I am currently architecting a large SharePoint deployment.
This deployment has the potential to grow to petabytes in size over the course of several years.
One of the current issues we are discussing is the option of storing our data in SharePoint using InfoPath Forms. Some of these forms contain hundres of fields and require a lot of mapping to content types for persistence and search. Our search requirement is primarily a singular identifier and NOT the contents of the forms, although I am told I should preempt the "want" to search in the future.
We require our information to be utilised for secondary purposes (such as reporting etc). The information MUST be accessible instantly after persisting to the system.
My core questions therefore are:
- What are the benefit/risks of this approach compared to storing our data in a singular relational store using web-service persistence?
- If we decided on this approach what would be the impact of changing the forms, content-types over time?
- What happens when our farm grows beyond a single web-application / site collection how accessible will the information be? Will I know where it is and how portable will the information be overtime?
1.)
Benefit:
Risks:
2.) Well this is a tough one. Changing the form template and re-deploying is easy and only takes a few minutes.
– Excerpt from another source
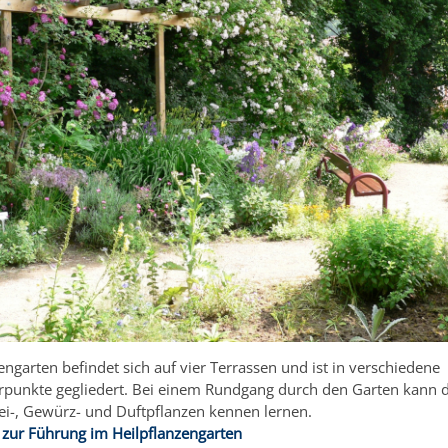
engarten befindet sich auf vier Terrassen und ist in verschiedene
unkte gegliedert. Bei einem Rundgang durch den Garten kann 
ei-, Gewürz- und Duftpflanzen kennen lernen.
 zur Führung im Heilpflanzengarten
However changing the structure (underlying XML) of the template can get you in trouble very easily, because older (filled out) forms will be invalid - there is an option to "upgrade" older forms out-of-the-box, but in my experience it never worked as it supposed to.
Content Types behave very similar, say you want to delete a column from a content type because it's no longer needed - you'll have to remove all references to it, which means removing all items so you can delete the column.
3.) Well portability is definitly an issue with InfoPath, because it heavily relies on the corresponding URL structure. You absolutely can add more site collections, but this means you have to deploy your form template to each site collection. Information (filled out forms) can't easily be shared between site collection's because each form contains the SourceURL (where it came from) and the Namespace of the template (which changes constantly once you deploy).
Considering your requirements, i would strongly recommend a relational store instead of InfoPath - simply because it is not designed to be a data storage.
I would use a SQL database to store the data and a custom UI (WebPart or Application Page) to perform CRUD operations. This means that the information is not actually stored in SharePoint - just displayed (which also means that it can't be searched with the builtin SharePoint Search). There is also the possibilty to use the Business Connectivity Services (which basically does all of the above without you needing to create a custom UI - however very slow with large amount of data).
If you do need the information just in SharePoint, why not just make all this happen with Lists only?